The succession in Georgia was part of an all-day conference yesterday (Monday) on issues relating to the Caucasus. The meeting was held at Johns Hopkins University's School of Advanced International Studies (SAIS) in Washington.

Georgia's stability has been seriously compromised by separatist movements in the regions of Abkhazia and Ossetia. Shevardnadze also has been the target of two assassination attempts, and has once had to crush a military mutiny.

Monday's conference -- on issues of the Caucasus region -- opened with a long exchange of ideas on the presidential succession in Georgia. One panelist was Charles Fairbanks, director of SAIS' Central Asia-Caucasus Institute.

Fairbanks began by saying that even one of the most stable democracies -- the U.S. -- can have trouble deciding on its next president. Therefore it should not be surprising that there is apprehension over who will follow Shevardnadze as Georgia's leader.

He was particularly concerned about Russia's influence on its small neighbor. He noted that Russia recently exempted people living in Abkhazia and Ossetia from visa requirements imposed on other Georgian residents. The two separatist regions are near Georgia's border with Russia and have large ethnic-Russian populations.

Fairbanks said if Russia increases this sort of pressure on Tbilisi, then Georgia's contact with the West could be choked off.

Another panelist went further. He is Paul Joyal, a Washington businessman who publishes Intercon's Daily, a digest of news from the Commonwealth of Independent States.

Joyal said he believes the Russian government under President Vladimir Putin is restoring a frightening aspect of the old Soviet rule to his country. Besides the visa exemptions for Abkhazia and Ossetia, he cited its embrace of the Stalinist-era national anthem and the recent trial of Edmond Pope, an American whom a Moscow court last week convicted of espionage and sentenced to 20 years in prison.
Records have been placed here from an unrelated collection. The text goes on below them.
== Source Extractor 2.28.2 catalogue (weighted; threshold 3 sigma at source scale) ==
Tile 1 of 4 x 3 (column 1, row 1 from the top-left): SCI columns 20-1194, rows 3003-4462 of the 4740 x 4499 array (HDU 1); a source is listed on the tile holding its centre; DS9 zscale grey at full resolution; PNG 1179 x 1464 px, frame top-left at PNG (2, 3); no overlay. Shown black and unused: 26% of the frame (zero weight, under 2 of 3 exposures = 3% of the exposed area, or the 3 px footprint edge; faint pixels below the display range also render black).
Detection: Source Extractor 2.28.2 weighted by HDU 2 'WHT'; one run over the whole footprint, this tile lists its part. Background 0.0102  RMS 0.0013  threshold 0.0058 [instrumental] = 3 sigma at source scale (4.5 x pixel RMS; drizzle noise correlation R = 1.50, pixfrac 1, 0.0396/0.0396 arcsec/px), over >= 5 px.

"It appears to me that there is a re-emergence of a counterintelligence state in Russia that we're seeing today."

For the most part, however, panelists expressed optimism about Georgia's future.

Fairbanks said in most cases, former Communist countries in Eastern Europe and Central Asia have had successful presidential elections. He noted that even the authoritarian Slobodan Milosevic was successfully voted out of office as Yugoslavia's president. But he also said heads of state in these countries try to manipulate election results as much as they can.

"When it became clear that he [Milosevic] had lost the election, that was decisive. But, on the other hand, as we also know, elections are usually fraudulent to a greater or lesser degree."

Ghia Nodia, a Georgian intellectual who founded the Caucasian Institute for Peace, agreed and elaborates on Fairbanks' point.

"People assume that elections will be rigged to some extent. But there is some extent after which they are getting angry."

Nodia said he expects Shevardnadze will either explicitly or implicitly designate his choice for successor, then step aside and let Georgia's voters decided if the heir-apparent is to their liking. And he gave a great deal of time to listing which political leaders might be candidates for the position.

But Nodia stressed that it is too early for such forecasts. He said the field of candidates will be clearer after parliamentary elections in 2003.

Korneli Kakachia, a Georgian political activist, agreed it is too early to consider possible candidates, but for a different reason. He said political leaders interested in becoming Georgia's president are at the moment not making their intentions known.

"None of them want now to be active in public because there is a threat that when you are too active, it might turn against you after some time."

Finally, Kakachia said, it is not important who succeeds Shevardnadze but what his policies will be. And that, Kakachia said, is even more difficult to forecast.

Others taking part in the conference were David Darchiashvili, the head of the research department of the Georgian parliament, and Colonel Archil Tsintadze of the Georgian Army.